New York, Feb 17, 2026, 10:01 ET — Regular session

Nvidia Corporation slipped 1.3% to $180.46 early Tuesday, with investors showing restraint on the busy AI-chip sector following the holiday. Shares saw a range from $180.29 up to $183.33 in the session.

Nvidia’s retreat is making waves, given its role as the bellwether for AI data center spending and the speed at which those dollars flow to the bottom line. This year, top-tier tech stocks have shed billions in value, with investors pausing to assess whether the huge bets on AI can pay off fast enough to support lofty price tags, Reuters noted Monday.
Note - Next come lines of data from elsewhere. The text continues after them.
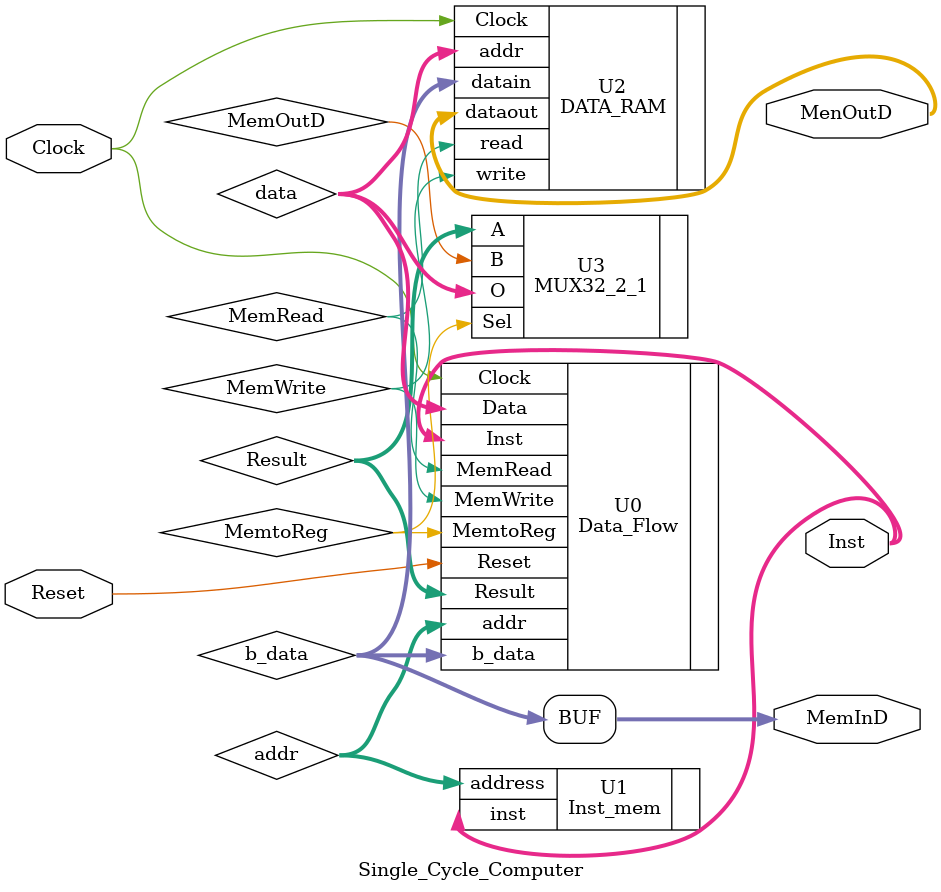
<source format=v>
`timescale 1ns / 1ps
module Single_Cycle_Computer(
	input Reset, Clock,
	output [31:0] Inst, MemInD, MenOutD
    );
	wire MemWrite, MemRead, MemtoReg;
	
	wire [31:0] data, b_data, addr, Result;
	
	Data_Flow U0(.Inst(Inst), .Data(data), .Reset(Reset), .Clock(Clock), .Result(Result), 
	.b_data(b_data), .addr(addr), .MemWrite(MemWrite), .MemRead(MemRead), .MemtoReg(MemtoReg));
	
	Inst_mem U1(.address(addr), .inst(Inst));
	
	DATA_RAM U2(.Clock(Clock), .dataout(MenOutD), .datain(b_data), .addr(data), .write(MemWrite), .read(MemRead));
	
	MUX32_2_1 U3(.A(Result), .B(MemOutD), .Sel(MemtoReg), .O(data));
	
	assign MemInD = b_data;
	
endmodule

</source>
Nvidia reports next week, and traders are looking for any signals on demand and margins as activity moves from training to inference—meaning, more models are actually running in the real world now. On Monday, Nvidia highlighted new benchmark figures: its Blackwell Ultra systems, the company says, are pushing up to 50 times more throughput per megawatt than the previous Hopper line, and slashing “cost per token,” or the price to process each chunk of AI text. NVIDIA Blog

Citi urged investors on Tuesday to boost their positions, pointing to stronger product momentum and clearer demand trends stretching through 2027. Analyst Atif Malik is looking for $67 billion in revenue for the January quarter—above the Street’s $65.6 billion consensus—and guided April-quarter sales at $73 billion, also ahead of the consensus $71.6 billion. The firm kept its Buy rating and $270 price target, calling the stock “looks attractive” for the back half of the year. Investing

Jitters around the macro picture aren’t easing up. Reuters flagged fresh concerns about AI shakeups and the competitive push from China, with Alibaba rolling out its Qwen 3.5 model. “You are seeing a rebalance… it’s natural,” said Stash Graham, CIO at Graham Capital Wealth Management. Investing

Chip stocks stumbled out of the gate: Advanced Micro Devices dropped 3.1%, Broadcom fell 1.7%, while Taiwan Semiconductor’s shares trading in the U.S. lost 1.8%.

Nvidia’s GTC developer conference lands in San Jose from March 16-19, per the company’s website. For investors, the event has turned into a key spot to watch for updates on the company’s product pipeline.

The bar remains high here. A hint of waning orders, or margin pressure as fresh systems launch, might accelerate the selloff—particularly if major cloud buyers continue to push on spending and energy demands.

Nvidia has set Feb. 25 for its fourth-quarter and full-year earnings release, with a conference call scheduled for 2 p.m. PT, according to the company. CFO Colette Kress will provide written commentary soon after the numbers drop.